Consider Wine & Dine Downtown, the Food & Brew Fest and Newark Night. (This year, Newark Night becomes Newark Day and will be held June 2, from noon to 5 p.m.)
“We have activities for every month but February,” says Marilyn Minster, the board chairwoman since 2006.
A DNP gift card program has been “fantastic,” she says. Customers can use the plastic card at multiple locations, and they needn’t spend the whole amount at once. A program tracks the balance.
The program, which has pumped more than $60,000 into downtown businesses since its start, has been a holiday boon to retailers like Minster’s of Newark, which sells jewelry and offers repair services.
Parking remains an issue. Currently, there are four lots, one of which is metered. Since most of the lots are behind buildings, it’s easy for drivers on Main Street to pass them, especially since many have alley-like entrances. The city recently erected new directional signs and entrance banners. “Now we have big green parking banners—you can’t miss them. We’ve already gotten a great response,” says Marvin Howard, the city’s parking administrator.

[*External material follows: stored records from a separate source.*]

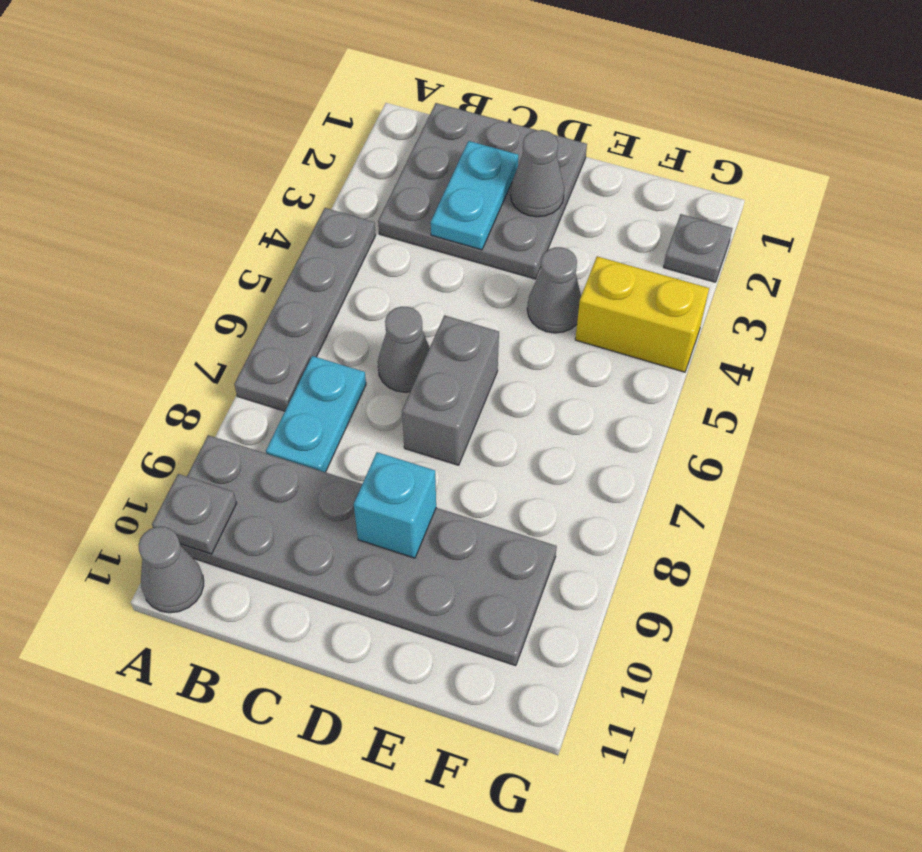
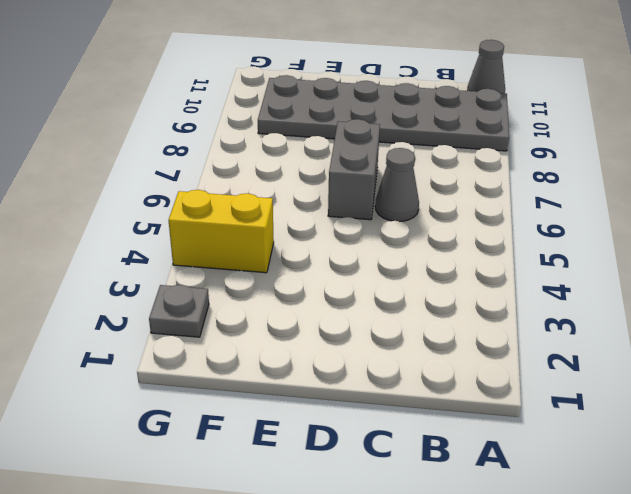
none -> grey 1x4 plate [234,208,376,411]
none -> grey 3x3 plate [378,103,587,279]
none -> cyan 1x2 plate [266,356,366,472]

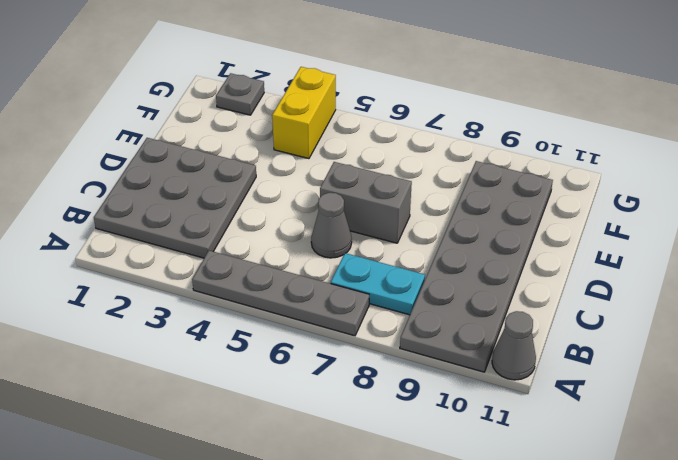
none -> grey 1x1 cone [527,247,581,333]
none -> grey 1x1 plate [152,474,237,554]
none -> cyan 1x2 plate [431,141,518,250]

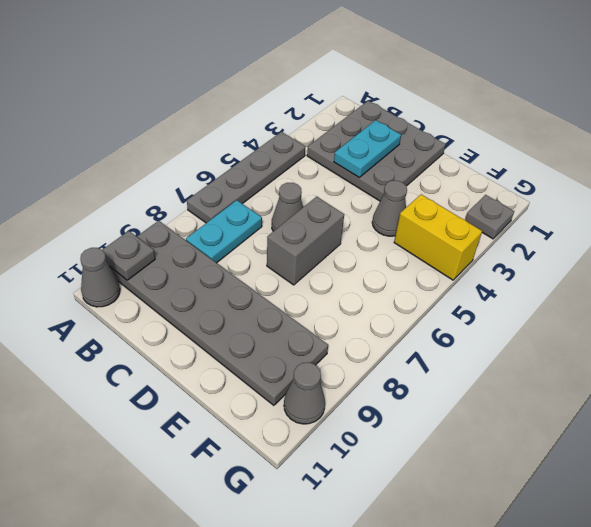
grey 1x1 cone [284,362,325,424] -> grey 1x1 cone moved to [511,130,564,217]
none -> cyan 1x1 brick [354,452,436,558]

DNP also has a validation program in municipal pay-to-park lots. Simply patronize a business with a validation sticker on its window. They’re easy to find. The number of participating businesses jumped from 46 in 2010 to more than 70. “Whenever we talk to customers, we tell them about the validation,” says Charlene Bertheaud, co-owner of Heart and Home. “We say, ‘Pull into the lot of your choice and shop to your heart’s content.’”
Like Snelling, many of Newark’s merchants have established roots.
“If I’m not on Main Street, I won’t be anywhere else,” she says.